Mexico to hold auction for oil in violent states

GMT 10:11 2015 Tuesday ,15 December

Arab Today, arab today Mexico to hold auction for oil in violent states

Dozens of energy firms, including some from Australia
Mexico City - AFP

Dozens of energy firms, including some from Australia, Canada and the United States, have signed up to bid Tuesday for onshore oil projects in Mexican regions ravaged by drug violence and pipeline thefts.

The government is offering 25 deposits containing more than 100 million barrels of oil in the violent states of Veracruz (east), Tamaulipas (northeast) and Nuevo Leon (northeast) as well as the southern states of Chiapas and Tabasco.

More than 80 companies, most from Mexico but others from Latin America and Europe as well, have lined up for a chance to win a contract.

The auction is the third organized by the government this year following the 2014 enactment of a historic energy reform bill that opened the sector to private investors for the first time since 1938.

Officials were disappointed with the outcome of the first auctions for projects in shallow waters of the Gulf of Mexico, with fewer investors than expected making bids as company earnings have been hit by falling oil prices.

Only two of 14 sites were awarded in July and three of five in September.

Energy Minister Pedro Joaquin Coldwell told Radio Formula that auctioning off five onshore fields on Tuesday "would be excellent" given the sector's tough international conditions.
The companies participating in the auction include Australia's Armour Energy Limited, France's GDF Suez and several US firms.

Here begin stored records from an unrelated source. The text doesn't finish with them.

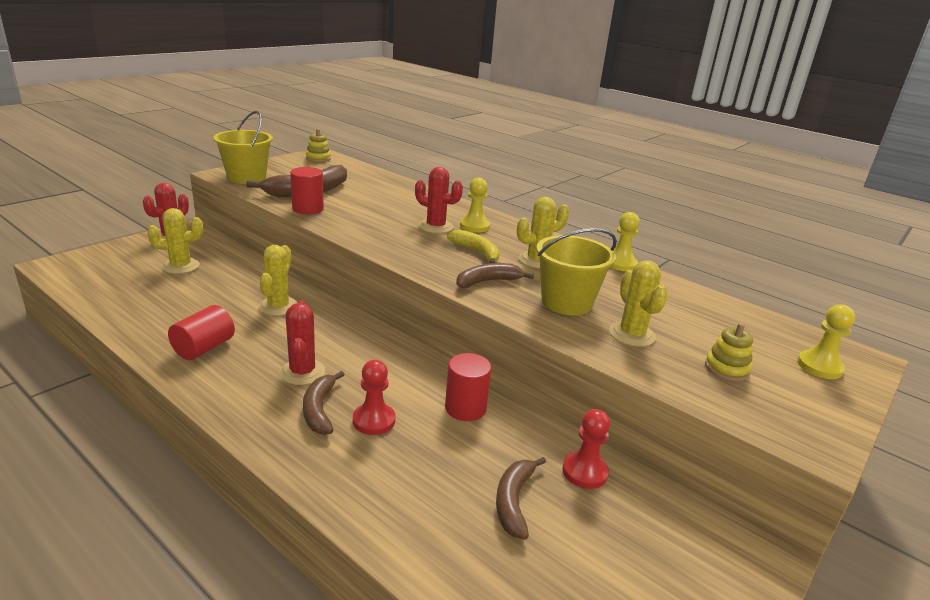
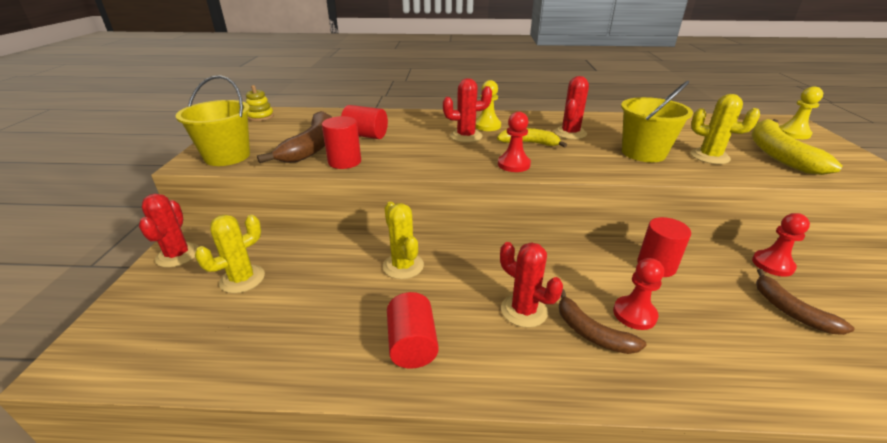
camera: 35 degrees left, 5 degrees up
brown banana [456,263,534,288] -> none
yellow cactus [517,197,569,268] -> red cactus [554,76,589,139]
yellow pawn [610,212,640,271] -> none
yellow stacking toy [705,323,753,381] -> yellow banana [752,119,843,175]
none -> red cylinder [341,105,388,139]
none -> red pawn [498,111,531,172]

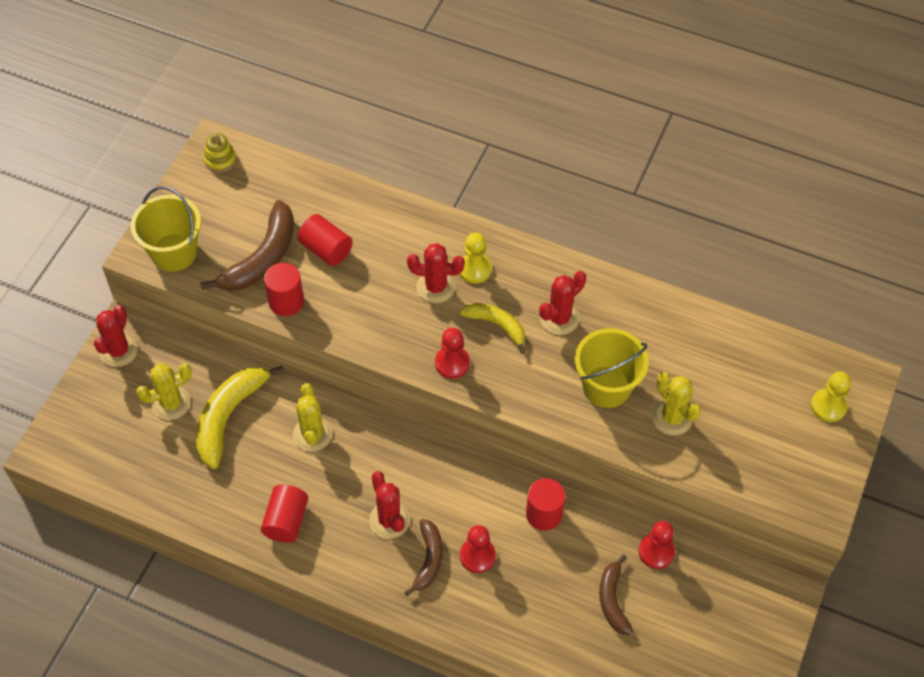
camera: 20 degrees right, 25 degrees up
brown banana [559,289,647,354] -> brown banana turned 150 degrees counterclockwise [404,519,443,596]
yellow banana [752,119,843,175] -> yellow banana moved to [196,365,284,469]

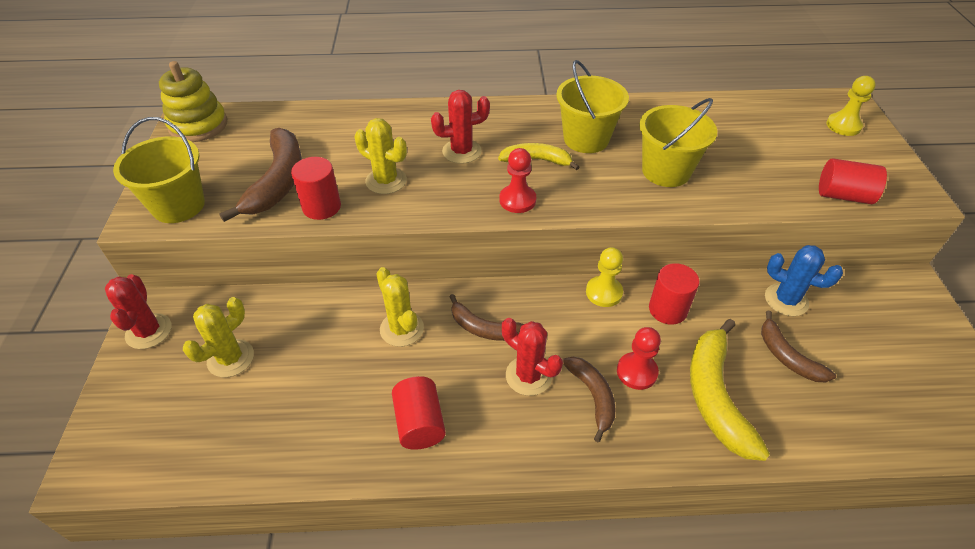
camera: 25 degrees left, 10 degrees down
yellow banana [196,365,284,469] -> yellow banana moved to [690,319,770,461]
yellow stacking toy [203,133,236,173] -> yellow stacking toy [159,61,227,142], size x1.74
red cylinder [297,214,353,266] -> red cylinder moved to [819,158,887,204]
yellow pawn [459,233,492,284] -> yellow pawn moved to [586,247,623,307]
red cactus [539,271,586,335] -> yellow bucket [556,60,629,153]
red pawn [639,521,675,569] -> blue cactus [765,245,843,316]
yellow cactus [652,372,701,435] -> yellow cactus moved to [355,118,407,194]
none -> brown banana [449,294,524,341]

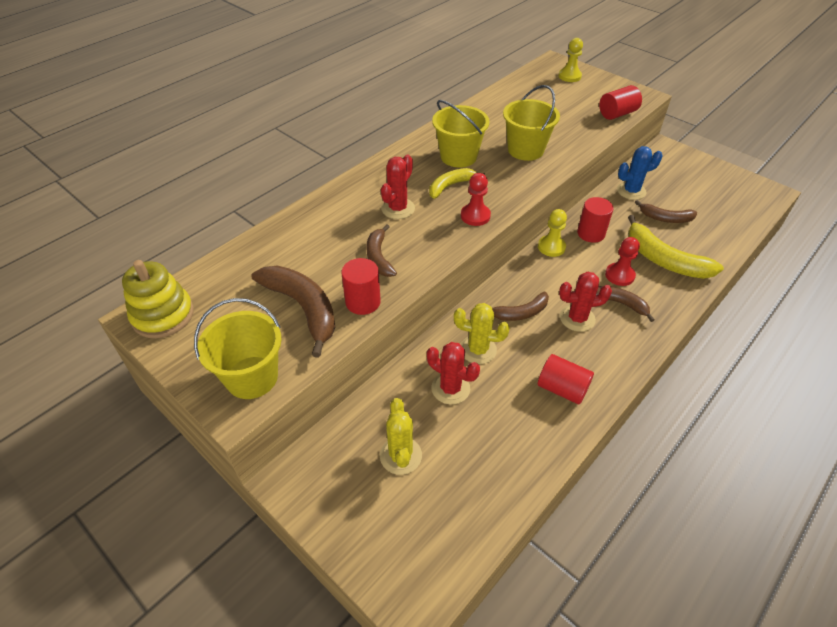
camera: 45 degrees left, 0 degrees up
red cactus [105,274,171,349] -> red cactus moved to [427,342,480,405]
yellow cactus [355,118,407,194] -> brown banana [366,225,397,277]

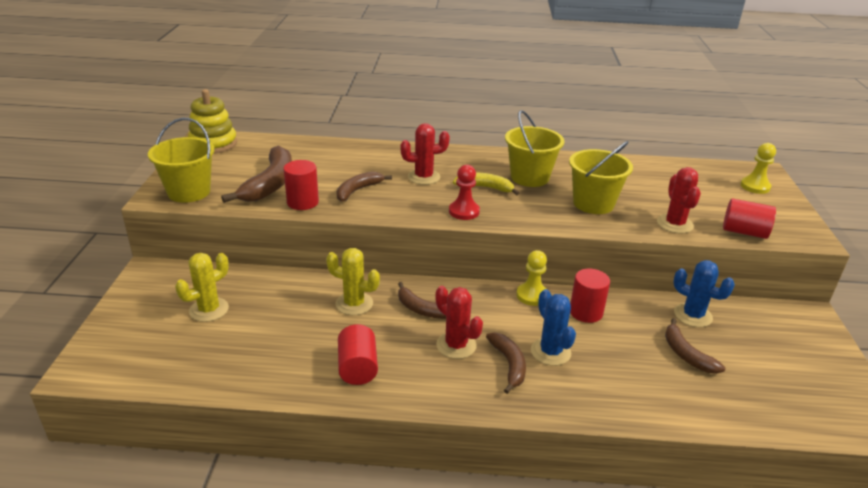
camera: 50 degrees right, 15 degrees down
red cactus [427,342,480,405] -> red cactus moved to [657,167,701,234]
yellow cactus [454,303,510,364] -> yellow cactus turned 45 degrees counterclockwise [326,248,380,315]
red pawn [605,237,640,286] -> blue cactus [531,289,576,366]
yellow banana [628,215,724,279] -> none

The new energy company of Mexican billionaire Carlos Slim, Carso Oil and Gas, is among the national start-ups participating in the process.

- Violence doesn't deter firms -

Coldwell said the onshore fields are attractive because they have already produced oil and still have enough left to make it profitable for smaller firms.

Experts estimate that each of the 25 fields are worth between $50 million and $100 million.

Nuevo Leon, Tamaulipas and Veracruz have seen some of the most brutal turf wars between rival drug cartels as well as rampant theft from pipelines operated by state-run firm Pemex.

More than 5,000 illegal taps were discovered in the first 11 months of the year, compared to 3,386 in the same period last year for an increase of 55 percent, according to official figures cited by Milenio newspaper.

Coldwell noted on Monday that Congress is mulling legislation to toughen laws against such theft, which has hit Pemex "very hard."

The oil auction "remains more attractive than the security risk," said Raymundo Tenorio, energy expert at the Monterrey Institute of Technology, noting that companies invest in conflict zones elsewhere in the world.

David Shields, direct of the industry magazine Energia a Debate, said "many companies are minimizing" this issue to avoid driving up the costs.

- Easier terms -

The government has also softened the rules for the auctions in order to lure more potential investors.

The first deals were production-sharing contracts that involve a "sophisticated administrative structure" that smaller firms lack, said David Enriquez, an expert at the consultancy Goodrich, Riquelme and Associates, which represents companies competing on Tuesday.

This time, the companies are vying for license contracts, which are "friendlier for the sector" because the income goes through less bureaucratic red tape, Enriquez said.

Coldwell said this latest auction was aimed at wooing Mexico's burgeoning small- and medium-sized companies in a country that has only known Pemex for nearly 80 years.